Re: Displaying/modifying PCI device id tables via sysfs

From: Matt_Domsch@Dell.com
Date: Thu May 22 2003 - 21:27:01 EST


> So the question is, how do you add PCI IDs to a module which isn't
> loaded?

I think the key is here, in drivers/pci/pci-driver.c:

/**
 * pci_register_driver - register a new pci driver
 * @drv: the driver structure to register
 *
 * Adds the driver structure to the list of registered drivers
 * Returns the number of pci devices which were claimed by the driver
 * during registration. The driver remains registered even if the
 * return value is zero.
 */
int
pci_register_driver(struct pci_driver *drv)

So it's perfectly legal to have a driver loaded, for which no device
instances are present. Then you can add the new ID, and it gets probed
for automatically. When I was testing this, I had the e100 driver built
in statically, and though it didn't have the ID for my actual device in
the table, it remained available. When I used the new_id interface to
add the ID, then it probed for devices again, the new ID matched, and it
attached itself to the hardware instance.
_ _ _
→ BRIEF A:
From the listing, copy word for word the lines starting at the one containing "Betere communicatie tussen zorgverleners" and ending at the one containing "patiënten tegelijkertijd, en".
The listing has no connection to the kernel mailing list post above.

→ GIVEN DATA:
_ _ _
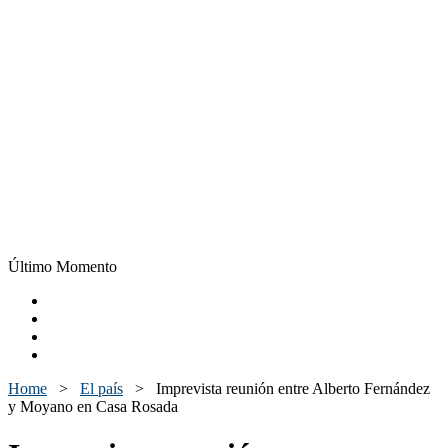
Último Momento
Home
>
El país
>
Imprevista reunión entre Alberto Fernández
y Moyano en Casa Rosada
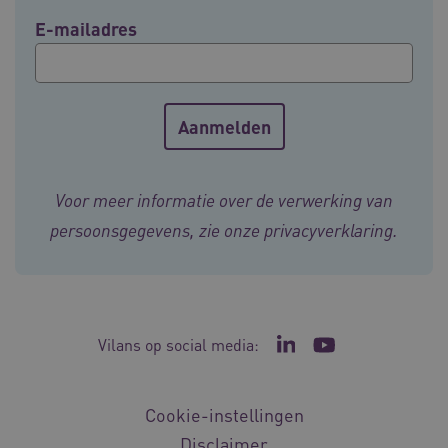
E-mailadres
Voor meer informatie over de verwerking van
persoonsgegevens, zie onze
privacyverklaring
.
Vilans op social media:
Ga naar de LinkedIn p
Ga naar het YouT
Cookie-instellingen
Disclaimer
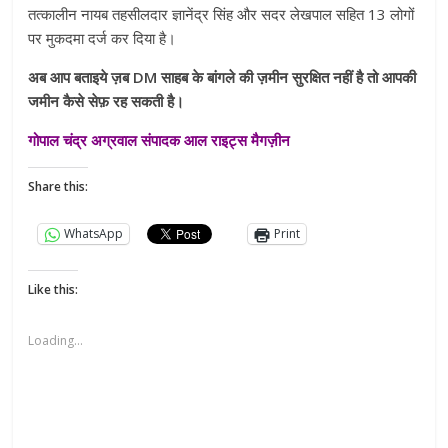
तत्कालीन नायब तहसीलदार ज्ञानेंद्र सिंह और सदर लेखपाल सहित 13 लोगों
पर मुकदमा दर्ज कर दिया है।
अब आप बताइये ज़ब DM साहब के बांगले की ज़मीन सुरक्षित नहीं है तो आपकी
जमीन कैसे सेफ़ रह सकती है।
गोपाल चंद्र अग्रवाल संपादक आल राइट्स मैगज़ीन
Share this:
WhatsApp
Print
Like this:
Loading...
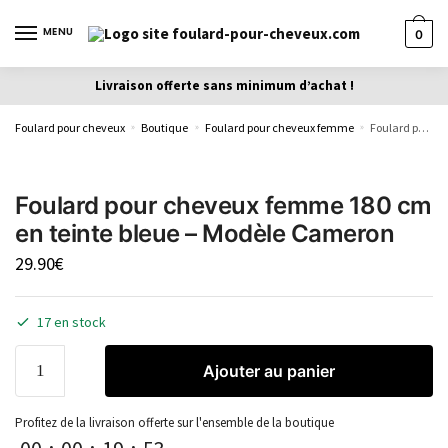
MENU
0
Livraison offerte sans minimum d’achat !
Foulard pour cheveux
Boutique
Foulard pour cheveux femme
Foulard pour cheveux femme 180 cm en teinte bleue – Modèle Cameron
»
»
»
Foulard pour cheveux femme 180 cm
en teinte bleue – Modèle Cameron
29.90
€
17 en stock
Ajouter au panier
Profitez de la livraison offerte sur l'ensemble de la boutique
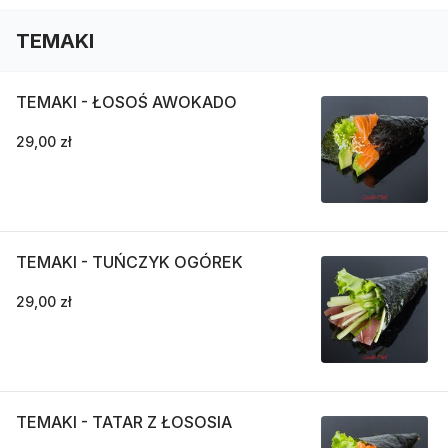
TEMAKI
TEMAKI - ŁOSOŚ AWOKADO
29,00 zł
TEMAKI - TUŃCZYK OGÓREK
29,00 zł
TEMAKI - TATAR Z ŁOSOSIA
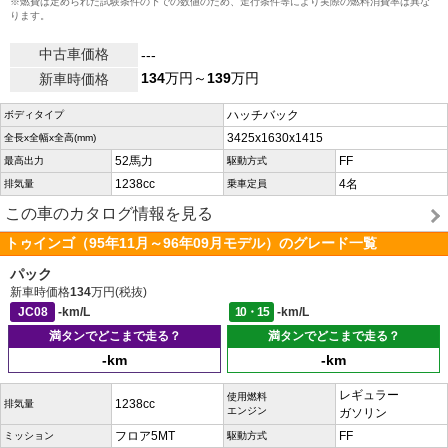
※燃費は定められた試験条件の下での数値のため、走行条件等により実際の燃料消費率は異な
ります。
中古車価格
---
134
万円～
139
万円
新車時価格
ハッチバック
ボディタイプ
3425x1630x1415
全長x全幅x全高(mm)
52馬力
FF
最高出力
駆動方式
1238cc
4名
排気量
乗車定員
この車のカタログ情報を見る
トゥインゴ（95年11月～96年09月モデル）のグレード一覧
パック
新車時価格
134
万円(税抜)
JC08
-km/L
10・15
-km/L
満タンでどこまで走る？
満タンでどこまで走る？
-km
-km
レギュラー
使用燃料
1238cc
排気量
エンジン
ガソリン
フロア5MT
FF
ミッション
駆動方式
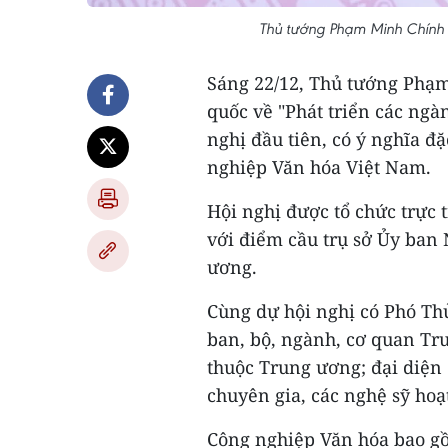
Thủ tướng Phạm Minh Chính c
Sáng 22/12, Thủ tướng Phạm
quốc về "Phát triển các ngà
nghị đầu tiên, có ý nghĩa đ
nghiệp Văn hóa Việt Nam.
Hội nghị được tổ chức trực 
với điểm cầu trụ sở Ủy ban 
ương.
Cùng dự hội nghị có Phó Th
ban, bộ, ngành, cơ quan Tru
thuộc Trung ương; đại diện 
chuyên gia, các nghệ sỹ hoạ
Công nghiệp Văn hóa bao gồ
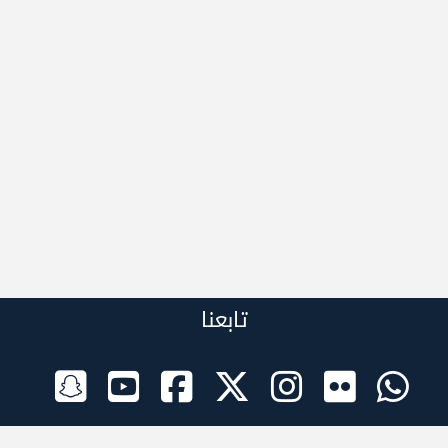
تابعنا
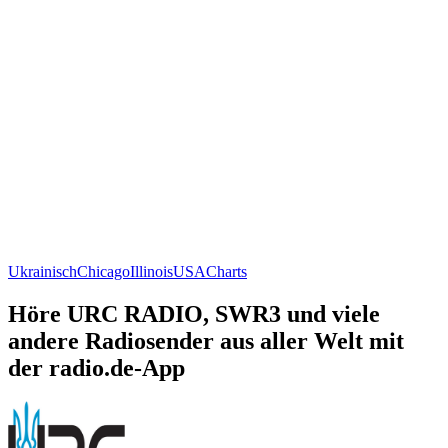
Ukrainisch
Chicago
Illinois
USA
Charts
Höre URC RADIO, SWR3 und viele
andere Radiosender aus aller Welt mit
der radio.de-App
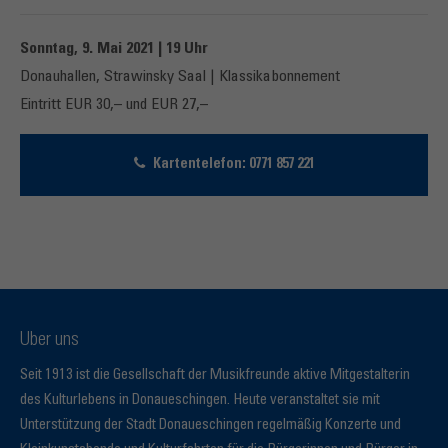
Sonntag, 9. Mai 2021 | 19 Uhr
Donauhallen, Strawinsky Saal | Klassikabonnement
Eintritt EUR 30,– und EUR 27,–
Kartentelefon: 0771 857 221
Über uns
Seit 1913 ist die Gesellschaft der Musikfreunde aktive Mitgestalterin
des Kulturlebens in Donaueschingen. Heute veranstaltet sie mit
Unterstützung der Stadt Donaueschingen regelmäßig Konzerte und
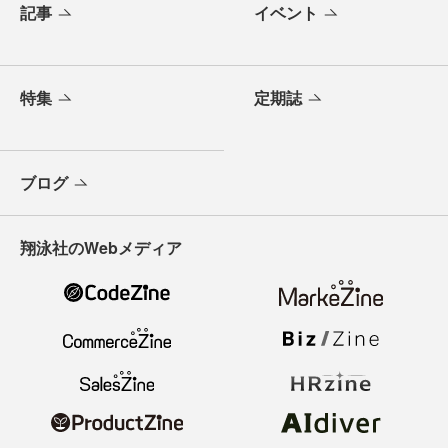
記事
イベント
特集
定期誌
ブログ
翔泳社のWebメディア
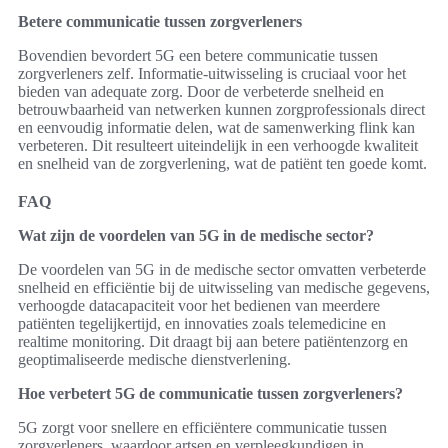
Betere communicatie tussen zorgverleners
Bovendien bevordert 5G een betere communicatie tussen
zorgverleners zelf. Informatie-uitwisseling is cruciaal voor het
bieden van adequate zorg. Door de verbeterde snelheid en
betrouwbaarheid van netwerken kunnen zorgprofessionals direct
en eenvoudig informatie delen, wat de samenwerking flink kan
verbeteren. Dit resulteert uiteindelijk in een verhoogde kwaliteit
en snelheid van de zorgverlening, wat de patiënt ten goede komt.
FAQ
Wat zijn de voordelen van 5G in de medische sector?
De voordelen van 5G in de medische sector omvatten verbeterde
snelheid en efficiëntie bij de uitwisseling van medische gegevens,
verhoogde datacapaciteit voor het bedienen van meerdere
patiënten tegelijkertijd, en innovaties zoals telemedicine en
realtime monitoring. Dit draagt bij aan betere patiëntenzorg en
geoptimaliseerde medische dienstverlening.
Hoe verbetert 5G de communicatie tussen zorgverleners?
5G zorgt voor snellere en efficiëntere communicatie tussen
zorgverleners, waardoor artsen en verpleegkundigen in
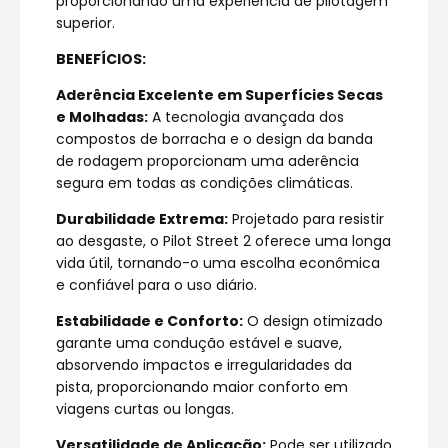
proporcionando uma experiência de pilotagem
superior.
BENEFÍCIOS:
Aderência Excelente em Superfícies Secas
e Molhadas:
A tecnologia avançada dos
compostos de borracha e o design da banda
de rodagem proporcionam uma aderência
segura em todas as condições climáticas.
Durabilidade Extrema:
Projetado para resistir
ao desgaste, o Pilot Street 2 oferece uma longa
vida útil, tornando-o uma escolha econômica
e confiável para o uso diário.
Estabilidade e Conforto:
O design otimizado
garante uma condução estável e suave,
absorvendo impactos e irregularidades da
pista, proporcionando maior conforto em
viagens curtas ou longas.
Versatilidade de Aplicação:
Pode ser utilizado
_ _ _
→ BRIEF B:
Reproduce the passage of the PCI device ID post starting at "So it's perfectly" and ending at "the hardware instance.", keeping every word unchanged.

→ WRITTEN REPLY A:
Betere communicatie tussen zorgverleners
Bovendien bevordert 5G een betere communicatie tussen
zorgverleners zelf. Informatie-uitwisseling is cruciaal voor het
bieden van adequate zorg. Door de verbeterde snelheid en
betrouwbaarheid van netwerken kunnen zorgprofessionals direct
en eenvoudig informatie delen, wat de samenwerking flink kan
verbeteren. Dit resulteert uiteindelijk in een verhoogde kwaliteit
en snelheid van de zorgverlening, wat de patiënt ten goede komt.
FAQ
Wat zijn de voordelen van 5G in de medische sector?
De voordelen van 5G in de medische sector omvatten verbeterde
snelheid en efficiëntie bij de uitwisseling van medische gegevens,
verhoogde datacapaciteit voor het bedienen van meerdere
patiënten tegelijkertijd, en innovaties zoals telemedicine en

→ WRITTEN REPLY B:
So it's perfectly legal to have a driver loaded, for which no device
instances are present. Then you can add the new ID, and it gets probed
for automatically. When I was testing this, I had the e100 driver built
in statically, and though it didn't have the ID for my actual device in
the table, it remained available. When I used the new_id interface to
add the ID, then it probed for devices again, the new ID matched, and it
attached itself to the hardware instance.